— JOB 1 —
From the Army Office of Energy Initiatives page, write out everything from "The OEI uses" down to "defense authorization acts.", word for word.

Army Office of Energy Initiatives

Tuesday, October 14, 2014

What is it?

The Secretary of the Army John McHugh signed a directive to establish the Office of Energy Initiatives (OEI) as of Oct. 1, 2014. The OEI will continue the ambitious efforts of the Energy Initiatives Task Force (EITF) which was established in September 2011. The OEI will serve as the Army's central management office for the development, implementation and oversight of all third-party financed, large-scale (greater than 10 megawatts) renewable and alternative energy projects.

The OEI uses a balanced enterprise approach guided by three driving principles: Energy security through access to resilient, sustainable renewable energy sufficient for critical mission operations; economic benefits and predictability as projects are cost neutral or provide cost avoidance at day one of operations; and all projects contribute to meeting mandates established by executive orders and national defense authorization acts.

What has the Army done?

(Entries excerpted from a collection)
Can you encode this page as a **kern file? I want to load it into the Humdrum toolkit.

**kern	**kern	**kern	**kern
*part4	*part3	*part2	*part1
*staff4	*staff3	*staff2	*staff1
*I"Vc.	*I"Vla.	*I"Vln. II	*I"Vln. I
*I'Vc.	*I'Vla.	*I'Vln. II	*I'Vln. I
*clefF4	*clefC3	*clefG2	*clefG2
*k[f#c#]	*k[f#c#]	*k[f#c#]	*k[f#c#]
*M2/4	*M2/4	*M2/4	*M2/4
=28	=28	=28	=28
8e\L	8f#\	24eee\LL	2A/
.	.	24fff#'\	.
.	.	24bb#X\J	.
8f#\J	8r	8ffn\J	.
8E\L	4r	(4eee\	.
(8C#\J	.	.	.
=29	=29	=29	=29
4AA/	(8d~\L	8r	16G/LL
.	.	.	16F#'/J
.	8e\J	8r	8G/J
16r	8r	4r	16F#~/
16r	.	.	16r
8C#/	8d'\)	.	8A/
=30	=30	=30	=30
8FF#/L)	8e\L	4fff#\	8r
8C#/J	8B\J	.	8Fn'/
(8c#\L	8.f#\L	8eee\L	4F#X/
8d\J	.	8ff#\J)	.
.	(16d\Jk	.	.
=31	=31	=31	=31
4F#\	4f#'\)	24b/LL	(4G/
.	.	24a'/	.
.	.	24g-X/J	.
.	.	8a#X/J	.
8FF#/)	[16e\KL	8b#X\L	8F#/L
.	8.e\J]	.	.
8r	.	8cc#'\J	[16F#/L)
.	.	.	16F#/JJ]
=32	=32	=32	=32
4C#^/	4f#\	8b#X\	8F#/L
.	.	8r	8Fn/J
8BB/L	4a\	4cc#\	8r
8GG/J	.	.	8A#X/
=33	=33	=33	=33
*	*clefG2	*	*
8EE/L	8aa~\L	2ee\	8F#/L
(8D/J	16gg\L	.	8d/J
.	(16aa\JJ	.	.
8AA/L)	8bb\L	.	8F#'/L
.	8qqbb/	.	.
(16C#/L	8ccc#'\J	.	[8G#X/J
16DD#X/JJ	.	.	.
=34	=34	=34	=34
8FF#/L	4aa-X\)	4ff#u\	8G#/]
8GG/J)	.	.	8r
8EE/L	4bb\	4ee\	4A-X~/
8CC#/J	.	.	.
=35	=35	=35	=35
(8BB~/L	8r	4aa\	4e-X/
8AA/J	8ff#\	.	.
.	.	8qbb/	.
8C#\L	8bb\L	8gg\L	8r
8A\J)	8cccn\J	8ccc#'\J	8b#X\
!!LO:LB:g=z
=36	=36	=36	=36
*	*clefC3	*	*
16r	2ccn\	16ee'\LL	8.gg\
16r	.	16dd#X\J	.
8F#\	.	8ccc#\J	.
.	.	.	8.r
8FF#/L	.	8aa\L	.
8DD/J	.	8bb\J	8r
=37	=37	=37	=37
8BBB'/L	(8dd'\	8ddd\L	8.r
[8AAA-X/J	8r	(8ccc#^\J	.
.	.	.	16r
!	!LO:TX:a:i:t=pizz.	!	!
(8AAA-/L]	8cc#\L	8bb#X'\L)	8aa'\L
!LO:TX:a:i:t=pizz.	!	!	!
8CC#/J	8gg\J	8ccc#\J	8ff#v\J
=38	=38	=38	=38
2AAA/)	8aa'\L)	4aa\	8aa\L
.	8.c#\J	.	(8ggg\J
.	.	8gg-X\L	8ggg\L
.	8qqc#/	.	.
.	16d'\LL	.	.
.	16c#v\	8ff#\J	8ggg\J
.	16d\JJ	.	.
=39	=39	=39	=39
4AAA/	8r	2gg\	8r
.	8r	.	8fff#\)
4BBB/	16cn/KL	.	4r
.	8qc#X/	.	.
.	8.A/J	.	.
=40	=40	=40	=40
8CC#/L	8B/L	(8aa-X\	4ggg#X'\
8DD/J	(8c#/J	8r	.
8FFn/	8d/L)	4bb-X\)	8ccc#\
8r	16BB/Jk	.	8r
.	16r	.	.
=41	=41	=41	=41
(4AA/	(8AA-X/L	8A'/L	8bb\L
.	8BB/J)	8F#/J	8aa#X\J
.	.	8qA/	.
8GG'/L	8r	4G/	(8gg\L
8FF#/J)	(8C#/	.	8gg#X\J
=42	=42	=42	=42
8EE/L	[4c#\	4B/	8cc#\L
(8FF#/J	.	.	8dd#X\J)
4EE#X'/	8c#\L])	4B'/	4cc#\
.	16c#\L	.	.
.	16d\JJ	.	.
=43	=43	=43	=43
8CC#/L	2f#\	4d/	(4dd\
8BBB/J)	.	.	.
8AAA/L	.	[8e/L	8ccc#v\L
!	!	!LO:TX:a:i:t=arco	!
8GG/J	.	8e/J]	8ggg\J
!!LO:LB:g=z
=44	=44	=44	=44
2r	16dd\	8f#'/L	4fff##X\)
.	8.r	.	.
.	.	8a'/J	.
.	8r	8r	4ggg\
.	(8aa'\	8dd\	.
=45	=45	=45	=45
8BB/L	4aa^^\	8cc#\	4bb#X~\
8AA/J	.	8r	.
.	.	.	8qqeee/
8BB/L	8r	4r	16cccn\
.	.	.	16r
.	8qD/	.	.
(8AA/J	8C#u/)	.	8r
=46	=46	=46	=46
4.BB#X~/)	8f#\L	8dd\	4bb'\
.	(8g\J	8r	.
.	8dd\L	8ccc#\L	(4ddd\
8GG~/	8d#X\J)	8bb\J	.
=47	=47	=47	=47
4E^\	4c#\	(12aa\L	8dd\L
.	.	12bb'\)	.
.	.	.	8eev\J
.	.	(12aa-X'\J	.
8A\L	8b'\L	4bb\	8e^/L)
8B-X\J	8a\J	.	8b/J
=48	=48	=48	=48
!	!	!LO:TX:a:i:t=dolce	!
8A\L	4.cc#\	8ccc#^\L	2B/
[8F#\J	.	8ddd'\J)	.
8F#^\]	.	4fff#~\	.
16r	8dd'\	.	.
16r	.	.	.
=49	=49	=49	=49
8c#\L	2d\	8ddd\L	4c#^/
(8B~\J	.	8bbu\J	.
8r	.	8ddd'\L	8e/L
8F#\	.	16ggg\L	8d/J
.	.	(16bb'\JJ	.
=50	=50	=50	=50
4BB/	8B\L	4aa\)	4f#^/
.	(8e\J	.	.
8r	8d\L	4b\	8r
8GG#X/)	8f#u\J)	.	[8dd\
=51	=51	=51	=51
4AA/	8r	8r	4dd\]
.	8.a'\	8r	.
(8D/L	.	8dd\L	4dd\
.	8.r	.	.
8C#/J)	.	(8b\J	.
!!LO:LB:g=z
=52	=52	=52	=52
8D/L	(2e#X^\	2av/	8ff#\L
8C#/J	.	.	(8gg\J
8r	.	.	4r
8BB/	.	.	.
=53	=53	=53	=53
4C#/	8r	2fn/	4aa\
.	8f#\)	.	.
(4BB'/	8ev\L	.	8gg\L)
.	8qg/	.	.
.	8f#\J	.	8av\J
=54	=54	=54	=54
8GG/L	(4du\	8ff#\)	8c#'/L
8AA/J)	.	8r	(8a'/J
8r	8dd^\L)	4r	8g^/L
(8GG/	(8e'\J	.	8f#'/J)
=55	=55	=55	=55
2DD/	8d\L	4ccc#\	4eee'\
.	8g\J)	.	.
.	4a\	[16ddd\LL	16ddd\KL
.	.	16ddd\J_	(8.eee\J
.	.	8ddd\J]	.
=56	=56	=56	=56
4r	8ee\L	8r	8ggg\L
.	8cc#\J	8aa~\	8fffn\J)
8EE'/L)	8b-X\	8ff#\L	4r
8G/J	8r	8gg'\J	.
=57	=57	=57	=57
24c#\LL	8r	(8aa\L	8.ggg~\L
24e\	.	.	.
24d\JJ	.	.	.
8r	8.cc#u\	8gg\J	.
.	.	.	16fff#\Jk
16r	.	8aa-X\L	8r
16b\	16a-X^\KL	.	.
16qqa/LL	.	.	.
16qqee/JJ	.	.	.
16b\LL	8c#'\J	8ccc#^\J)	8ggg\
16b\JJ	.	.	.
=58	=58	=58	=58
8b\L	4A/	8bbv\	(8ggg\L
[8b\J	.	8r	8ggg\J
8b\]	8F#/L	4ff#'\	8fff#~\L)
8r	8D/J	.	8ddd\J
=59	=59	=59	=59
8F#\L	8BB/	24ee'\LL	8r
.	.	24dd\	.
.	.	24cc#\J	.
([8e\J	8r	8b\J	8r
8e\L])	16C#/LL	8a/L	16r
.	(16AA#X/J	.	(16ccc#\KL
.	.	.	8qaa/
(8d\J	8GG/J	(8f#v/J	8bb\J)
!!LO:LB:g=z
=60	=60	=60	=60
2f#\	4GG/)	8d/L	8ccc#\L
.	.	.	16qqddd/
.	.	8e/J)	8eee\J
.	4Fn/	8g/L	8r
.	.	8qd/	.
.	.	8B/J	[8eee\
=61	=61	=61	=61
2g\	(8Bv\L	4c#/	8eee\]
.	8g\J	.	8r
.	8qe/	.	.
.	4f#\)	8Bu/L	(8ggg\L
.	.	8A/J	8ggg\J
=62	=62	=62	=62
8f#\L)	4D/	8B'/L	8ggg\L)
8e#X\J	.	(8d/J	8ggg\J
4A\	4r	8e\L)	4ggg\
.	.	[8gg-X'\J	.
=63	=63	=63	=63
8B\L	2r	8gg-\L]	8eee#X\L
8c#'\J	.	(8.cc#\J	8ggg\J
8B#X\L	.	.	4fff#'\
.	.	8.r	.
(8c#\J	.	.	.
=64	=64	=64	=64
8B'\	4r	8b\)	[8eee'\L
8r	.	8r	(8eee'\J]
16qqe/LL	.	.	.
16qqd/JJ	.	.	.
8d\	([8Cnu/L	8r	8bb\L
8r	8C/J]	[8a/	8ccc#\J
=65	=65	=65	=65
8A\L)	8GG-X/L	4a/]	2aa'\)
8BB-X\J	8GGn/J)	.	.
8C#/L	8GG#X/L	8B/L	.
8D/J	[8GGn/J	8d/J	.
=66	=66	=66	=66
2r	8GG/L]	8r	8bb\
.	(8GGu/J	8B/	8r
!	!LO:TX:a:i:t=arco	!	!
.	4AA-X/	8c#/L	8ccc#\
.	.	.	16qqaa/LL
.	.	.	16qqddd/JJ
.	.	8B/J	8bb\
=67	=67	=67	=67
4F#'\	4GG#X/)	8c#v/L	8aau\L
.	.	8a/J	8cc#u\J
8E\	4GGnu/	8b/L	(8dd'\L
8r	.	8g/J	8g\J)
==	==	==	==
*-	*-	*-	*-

— JOB 2 —
Count the lines in the entries above that contain the string "kern", treating uppercase and lowercase as different, and reply with only the number.

— EXERCISE ANSWER 1 —
The OEI uses a balanced enterprise approach guided by three driving principles: Energy security through access to resilient, sustainable renewable energy sufficient for critical mission operations; economic benefits and predictability as projects are cost neutral or provide cost avoidance at day one of operations; and all projects contribute to meeting mandates established by executive orders and national defense authorization acts.

— EXERCISE ANSWER 2 —
2